## WHAT THIS TASK INVOLVES
Figure out the number of lines in the entries that hold the string "HoleSize", then give that number and nothing else.
Start of RECORDS FOR THIS EXERCISE
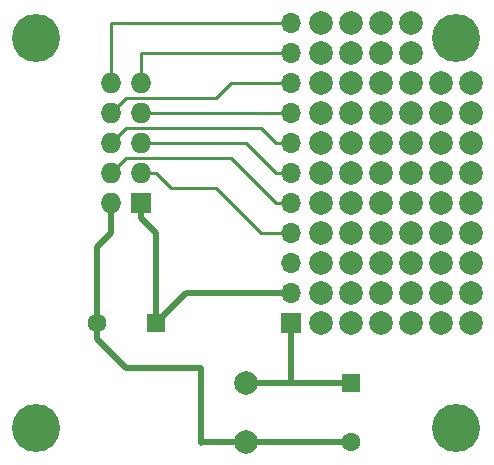
<source format=gbl>
G04 #@! TF.FileFunction,Copper,L2,Bot,Signal*
%FSLAX46Y46*%
G04 Gerber Fmt 4.6, Leading zero omitted, Abs format (unit mm)*
G04 Created by KiCad (PCBNEW 4.0.7-e0-6372~58~ubuntu16.10.1) date Fri Jul 21 12:49:51 2017*
%MOMM*%
%LPD*%
G01*
G04 APERTURE LIST*
%ADD10C,0.100000*%
%ADD11C,4.064000*%
%ADD12C,1.998980*%
%ADD13R,1.600000X1.600000*%
%ADD14C,1.600000*%
%ADD15C,2.000000*%
%ADD16R,1.727200X1.727200*%
%ADD17O,1.727200X1.727200*%
%ADD18R,1.700000X1.700000*%
%ADD19O,1.700000X1.700000*%
%ADD20C,0.500000*%
%ADD21C,0.250000*%
G04 APERTURE END LIST*
D10*
D11*
X156210000Y-110490000D03*
X156210000Y-77470000D03*
X191770000Y-77470000D03*
D12*
X193040000Y-101600000D03*
X190500000Y-101600000D03*
X187960000Y-101600000D03*
X185420000Y-101600000D03*
X182880000Y-101600000D03*
X180340000Y-101600000D03*
X193040000Y-99060000D03*
X190500000Y-99060000D03*
X187960000Y-99060000D03*
X185420000Y-99060000D03*
X182880000Y-99060000D03*
X180340000Y-99060000D03*
X193040000Y-96520000D03*
X190500000Y-96520000D03*
X187960000Y-96520000D03*
X185420000Y-96520000D03*
X182880000Y-96520000D03*
X180340000Y-96520000D03*
X193040000Y-93980000D03*
X190500000Y-93980000D03*
X187960000Y-93980000D03*
X185420000Y-93980000D03*
X182880000Y-93980000D03*
X180340000Y-93980000D03*
X193040000Y-91440000D03*
X190500000Y-91440000D03*
X187960000Y-91440000D03*
X185420000Y-91440000D03*
X182880000Y-91440000D03*
X180340000Y-91440000D03*
X193040000Y-88900000D03*
X190500000Y-88900000D03*
X187960000Y-88900000D03*
X185420000Y-88900000D03*
X182880000Y-88900000D03*
X180340000Y-88900000D03*
X193040000Y-86360000D03*
X190500000Y-86360000D03*
X187960000Y-86360000D03*
X185420000Y-86360000D03*
X182880000Y-86360000D03*
X180340000Y-86360000D03*
X193040000Y-83820000D03*
X190500000Y-83820000D03*
X187960000Y-83820000D03*
X185420000Y-83820000D03*
X182880000Y-83820000D03*
X180340000Y-83820000D03*
X193040000Y-81280000D03*
X190500000Y-81280000D03*
X187960000Y-81280000D03*
X185420000Y-81280000D03*
X182880000Y-81280000D03*
X180340000Y-81280000D03*
X187960000Y-78740000D03*
X185420000Y-78740000D03*
X182880000Y-78740000D03*
X180340000Y-78740000D03*
X187960000Y-76200000D03*
X185420000Y-76200000D03*
X182880000Y-76200000D03*
D13*
X166370000Y-101600000D03*
D14*
X161370000Y-101600000D03*
D13*
X182880000Y-106680000D03*
D14*
X182880000Y-111680000D03*
D15*
X173990000Y-106680000D03*
X173990000Y-111680000D03*
D16*
X165100000Y-91440000D03*
D17*
X162560000Y-91440000D03*
X165100000Y-88900000D03*
X162560000Y-88900000D03*
X165100000Y-86360000D03*
X162560000Y-86360000D03*
X165100000Y-83820000D03*
X162560000Y-83820000D03*
X165100000Y-81280000D03*
X162560000Y-81280000D03*
D18*
X177800000Y-101600000D03*
D19*
X177800000Y-99060000D03*
X177800000Y-96520000D03*
X177800000Y-93980000D03*
X177800000Y-91440000D03*
X177800000Y-88900000D03*
X177800000Y-86360000D03*
X177800000Y-83820000D03*
X177800000Y-81280000D03*
X177800000Y-78740000D03*
X177800000Y-76200000D03*
D12*
X180340000Y-76200000D03*
D11*
X191770000Y-110490000D03*
D20*
X166370000Y-101600000D02*
X168910000Y-99060000D01*
X168910000Y-99060000D02*
X177800000Y-99060000D01*
X165100000Y-91440000D02*
X165100000Y-92710000D01*
X166370000Y-93980000D02*
X166370000Y-101600000D01*
X165100000Y-92710000D02*
X166370000Y-93980000D01*
X161370000Y-101600000D02*
X161370000Y-102950000D01*
X170260000Y-111680000D02*
X173990000Y-111680000D01*
X170180000Y-111760000D02*
X170260000Y-111680000D01*
X170180000Y-105410000D02*
X170180000Y-111760000D01*
X163830000Y-105410000D02*
X170180000Y-105410000D01*
X161370000Y-102950000D02*
X163830000Y-105410000D01*
X173990000Y-111680000D02*
X182880000Y-111680000D01*
X162560000Y-91440000D02*
X162560000Y-93980000D01*
X161370000Y-95170000D02*
X161370000Y-101600000D01*
X162560000Y-93980000D02*
X161370000Y-95170000D01*
X177800000Y-101600000D02*
X177800000Y-106680000D01*
X182880000Y-106680000D02*
X177800000Y-106680000D01*
X177800000Y-106680000D02*
X173990000Y-106680000D01*
D21*
X177800000Y-93980000D02*
X175260000Y-93980000D01*
X166370000Y-88900000D02*
X165100000Y-88900000D01*
X167640000Y-90170000D02*
X166370000Y-88900000D01*
X171450000Y-90170000D02*
X167640000Y-90170000D01*
X175260000Y-93980000D02*
X171450000Y-90170000D01*
X162560000Y-88900000D02*
X163830000Y-87630000D01*
X176530000Y-91440000D02*
X177800000Y-91440000D01*
X173990000Y-88900000D02*
X176530000Y-91440000D01*
X172720000Y-87630000D02*
X173990000Y-88900000D01*
X163830000Y-87630000D02*
X172720000Y-87630000D01*
X165100000Y-86360000D02*
X173990000Y-86360000D01*
X176530000Y-88900000D02*
X177800000Y-88900000D01*
X173990000Y-86360000D02*
X176530000Y-88900000D01*
X162560000Y-86360000D02*
X163830000Y-85090000D01*
X176530000Y-86360000D02*
X177800000Y-86360000D01*
X175260000Y-85090000D02*
X176530000Y-86360000D01*
X163830000Y-85090000D02*
X175260000Y-85090000D01*
X165100000Y-83820000D02*
X177800000Y-83820000D01*
X162560000Y-83820000D02*
X163830000Y-82550000D01*
X172720000Y-81280000D02*
X177800000Y-81280000D01*
X171450000Y-82550000D02*
X172720000Y-81280000D01*
X163830000Y-82550000D02*
X171450000Y-82550000D01*
X165100000Y-81280000D02*
X165100000Y-78740000D01*
X165100000Y-78740000D02*
X177800000Y-78740000D01*
X162560000Y-81280000D02*
X162560000Y-76200000D01*
X162560000Y-76200000D02*
X177800000Y-76200000D01*
M02*

</source>
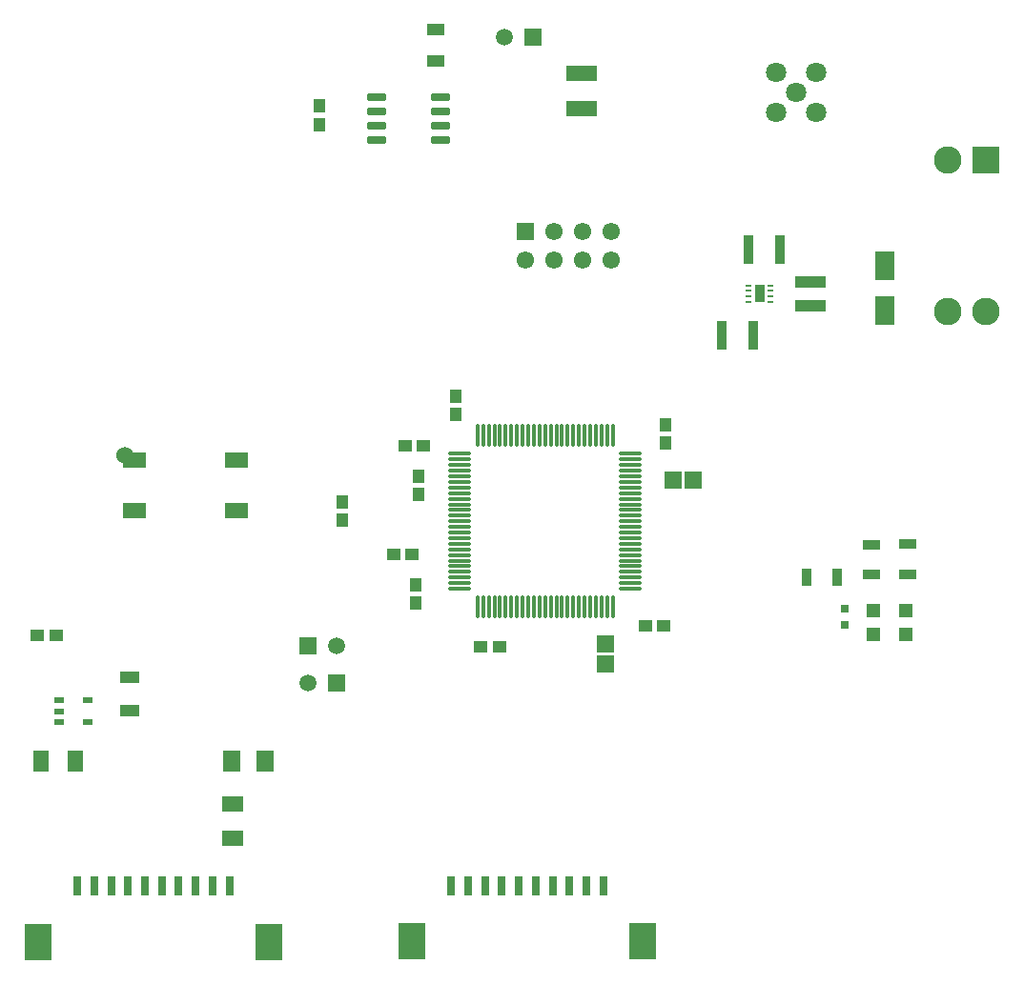
<source format=gbr>
%TF.GenerationSoftware,Altium Limited,Altium Designer,19.1.8 (144)*%
G04 Layer_Color=255*
%FSLAX25Y25*%
%MOIN*%
%TF.FileFunction,Pads,Top*%
%TF.Part,Single*%
G01*
G75*
%TA.AperFunction,SMDPad,CuDef*%
G04:AMPARAMS|DCode=11|XSize=21.65mil|YSize=31.5mil|CornerRadius=1.95mil|HoleSize=0mil|Usage=FLASHONLY|Rotation=90.000|XOffset=0mil|YOffset=0mil|HoleType=Round|Shape=RoundedRectangle|*
%AMROUNDEDRECTD11*
21,1,0.02165,0.02760,0,0,90.0*
21,1,0.01776,0.03150,0,0,90.0*
1,1,0.00390,0.01380,0.00888*
1,1,0.00390,0.01380,-0.00888*
1,1,0.00390,-0.01380,-0.00888*
1,1,0.00390,-0.01380,0.00888*
%
%ADD11ROUNDEDRECTD11*%
%ADD12R,0.06299X0.03543*%
%ADD13R,0.03543X0.06299*%
%ADD14R,0.04724X0.04724*%
%ADD15R,0.03150X0.03150*%
%ADD16R,0.05315X0.07284*%
%ADD17R,0.07284X0.05315*%
%ADD18R,0.01968X0.01102*%
%ADD19R,0.03543X0.06299*%
%ADD20R,0.03740X0.10236*%
%ADD21R,0.04166X0.04749*%
%ADD22R,0.05924X0.06127*%
%ADD23R,0.04749X0.04166*%
%ADD24O,0.08268X0.01181*%
%ADD25O,0.01181X0.08268*%
%TA.AperFunction,ConnectorPad*%
%ADD26R,0.03150X0.06693*%
%ADD27R,0.09500X0.13000*%
%TA.AperFunction,SMDPad,CuDef*%
%ADD28R,0.06127X0.05924*%
%ADD29R,0.06693X0.09843*%
%ADD30R,0.08268X0.05512*%
%ADD31R,0.10630X0.03937*%
%ADD32R,0.05906X0.07480*%
%ADD33R,0.06693X0.04331*%
%ADD34R,0.11024X0.05709*%
G04:AMPARAMS|DCode=35|XSize=25.59mil|YSize=64.96mil|CornerRadius=1.92mil|HoleSize=0mil|Usage=FLASHONLY|Rotation=90.000|XOffset=0mil|YOffset=0mil|HoleType=Round|Shape=RoundedRectangle|*
%AMROUNDEDRECTD35*
21,1,0.02559,0.06112,0,0,90.0*
21,1,0.02175,0.06496,0,0,90.0*
1,1,0.00384,0.03056,0.01088*
1,1,0.00384,0.03056,-0.01088*
1,1,0.00384,-0.03056,-0.01088*
1,1,0.00384,-0.03056,0.01088*
%
%ADD35ROUNDEDRECTD35*%
%ADD36R,0.06496X0.04331*%
%TA.AperFunction,ComponentPad*%
%ADD39C,0.09646*%
%ADD40R,0.09646X0.09646*%
%ADD41C,0.06102*%
%ADD42R,0.06102X0.06102*%
%ADD43C,0.05906*%
%ADD44R,0.05906X0.05906*%
%TA.AperFunction,ViaPad*%
%ADD45C,0.06000*%
%TA.AperFunction,ComponentPad*%
%ADD46C,0.07087*%
D11*
X40252Y100465D02*
D03*
Y96724D02*
D03*
Y92984D02*
D03*
X50291D02*
D03*
Y100465D02*
D03*
D12*
X336772Y155224D02*
D03*
Y144595D02*
D03*
X324272Y155039D02*
D03*
Y144409D02*
D03*
D13*
X301457Y143724D02*
D03*
X312087D02*
D03*
D14*
X336272Y123591D02*
D03*
Y131858D02*
D03*
X324772Y123591D02*
D03*
Y131858D02*
D03*
D15*
X314772Y126771D02*
D03*
Y132677D02*
D03*
D16*
X33768Y79224D02*
D03*
X45776D02*
D03*
D17*
X100772Y64228D02*
D03*
Y52220D02*
D03*
D18*
X281291Y245724D02*
D03*
Y243756D02*
D03*
Y241787D02*
D03*
Y239819D02*
D03*
X288772D02*
D03*
Y241787D02*
D03*
Y243756D02*
D03*
Y245724D02*
D03*
D19*
X285032Y242772D02*
D03*
D20*
X271760Y228224D02*
D03*
X282784D02*
D03*
X292284Y258224D02*
D03*
X281260D02*
D03*
D21*
X131272Y301973D02*
D03*
Y308476D02*
D03*
X165772Y178976D02*
D03*
Y172473D02*
D03*
X252272Y196976D02*
D03*
Y190472D02*
D03*
X178772Y200472D02*
D03*
Y206976D02*
D03*
X164772Y140976D02*
D03*
Y134473D02*
D03*
X139272Y169976D02*
D03*
Y163472D02*
D03*
D22*
X254725Y177724D02*
D03*
X261818D02*
D03*
D23*
X187520Y119224D02*
D03*
X194024D02*
D03*
X157020Y151724D02*
D03*
X163523D02*
D03*
X245020Y126724D02*
D03*
X251523D02*
D03*
X39024Y123224D02*
D03*
X32520D02*
D03*
X167524Y189724D02*
D03*
X161020D02*
D03*
D24*
X180134Y186768D02*
D03*
Y184799D02*
D03*
Y182831D02*
D03*
Y180862D02*
D03*
Y178894D02*
D03*
Y176925D02*
D03*
Y174957D02*
D03*
Y172988D02*
D03*
Y171020D02*
D03*
Y169051D02*
D03*
Y167083D02*
D03*
Y165114D02*
D03*
Y163146D02*
D03*
Y161177D02*
D03*
Y159209D02*
D03*
Y157240D02*
D03*
Y155272D02*
D03*
Y153303D02*
D03*
Y151335D02*
D03*
Y149366D02*
D03*
Y147398D02*
D03*
Y145429D02*
D03*
Y143461D02*
D03*
Y141492D02*
D03*
Y139524D02*
D03*
X239976D02*
D03*
Y141492D02*
D03*
Y143461D02*
D03*
Y145429D02*
D03*
Y147398D02*
D03*
Y149366D02*
D03*
Y151335D02*
D03*
Y153303D02*
D03*
Y155272D02*
D03*
Y157240D02*
D03*
Y159209D02*
D03*
Y161177D02*
D03*
Y163146D02*
D03*
Y165114D02*
D03*
Y167083D02*
D03*
Y169051D02*
D03*
Y171020D02*
D03*
Y172988D02*
D03*
Y174957D02*
D03*
Y176925D02*
D03*
Y178894D02*
D03*
Y180862D02*
D03*
Y182831D02*
D03*
Y184799D02*
D03*
Y186768D02*
D03*
D25*
X186433Y133224D02*
D03*
X188402D02*
D03*
X190370D02*
D03*
X192339D02*
D03*
X194307D02*
D03*
X196276D02*
D03*
X198244D02*
D03*
X200213D02*
D03*
X202181D02*
D03*
X204150D02*
D03*
X206118D02*
D03*
X208087D02*
D03*
X210055D02*
D03*
X212024D02*
D03*
X213992D02*
D03*
X215961D02*
D03*
X217929D02*
D03*
X219898D02*
D03*
X221866D02*
D03*
X223835D02*
D03*
X225803D02*
D03*
X227772D02*
D03*
X229740D02*
D03*
X231709D02*
D03*
X233677D02*
D03*
Y193067D02*
D03*
X231709D02*
D03*
X229740D02*
D03*
X227772D02*
D03*
X225803D02*
D03*
X223835D02*
D03*
X221866D02*
D03*
X219898D02*
D03*
X217929D02*
D03*
X215961D02*
D03*
X213992D02*
D03*
X212024D02*
D03*
X210055D02*
D03*
X208087D02*
D03*
X206118D02*
D03*
X204150D02*
D03*
X202181D02*
D03*
X200213D02*
D03*
X198244D02*
D03*
X196276D02*
D03*
X194307D02*
D03*
X192339D02*
D03*
X190370D02*
D03*
X188402D02*
D03*
X186433D02*
D03*
D26*
X230394Y35724D02*
D03*
X224488D02*
D03*
X218583D02*
D03*
X212677D02*
D03*
X206772D02*
D03*
X200866D02*
D03*
X194960D02*
D03*
X189055D02*
D03*
X183150D02*
D03*
X177244D02*
D03*
X99689Y35531D02*
D03*
X93783D02*
D03*
X87878D02*
D03*
X81972D02*
D03*
X76067D02*
D03*
X70161D02*
D03*
X64256D02*
D03*
X58350D02*
D03*
X52445D02*
D03*
X46539D02*
D03*
D27*
X244169Y16124D02*
D03*
X163469D02*
D03*
X113464Y15931D02*
D03*
X32764D02*
D03*
D28*
X231272Y120271D02*
D03*
Y113178D02*
D03*
D29*
X328839Y236909D02*
D03*
Y252658D02*
D03*
D30*
X66358Y184583D02*
D03*
Y166866D02*
D03*
X102185D02*
D03*
Y184583D02*
D03*
D31*
X302772Y238394D02*
D03*
Y247055D02*
D03*
D32*
X112177Y79224D02*
D03*
X100366D02*
D03*
D33*
X64772Y108433D02*
D03*
Y97016D02*
D03*
D34*
X222772Y307720D02*
D03*
Y319728D02*
D03*
D35*
X173394Y296724D02*
D03*
Y301724D02*
D03*
Y306724D02*
D03*
Y311724D02*
D03*
X151150Y296724D02*
D03*
Y301724D02*
D03*
Y306724D02*
D03*
Y311724D02*
D03*
D36*
X171772Y324114D02*
D03*
Y335335D02*
D03*
D39*
X350886Y236575D02*
D03*
Y289606D02*
D03*
X364272Y236575D02*
D03*
D40*
Y289606D02*
D03*
D41*
X233268Y254724D02*
D03*
X223268D02*
D03*
X213268D02*
D03*
X203268D02*
D03*
X233268Y264724D02*
D03*
X223268D02*
D03*
X213268D02*
D03*
D42*
X203268D02*
D03*
D43*
X137272Y119724D02*
D03*
X127272Y106724D02*
D03*
X195772Y332724D02*
D03*
D44*
X127272Y119724D02*
D03*
X137272Y106724D02*
D03*
X205772Y332724D02*
D03*
D45*
X63272Y186224D02*
D03*
D46*
X297731Y313184D02*
D03*
X290772Y306224D02*
D03*
Y320144D02*
D03*
X304691Y306224D02*
D03*
Y320144D02*
D03*
%TF.MD5,c19e9a689001fdcb2dd74c6bb9a723df*%
M02*

</source>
End of RECORDS FOR THIS EXERCISE
## WRITTEN REPLY
2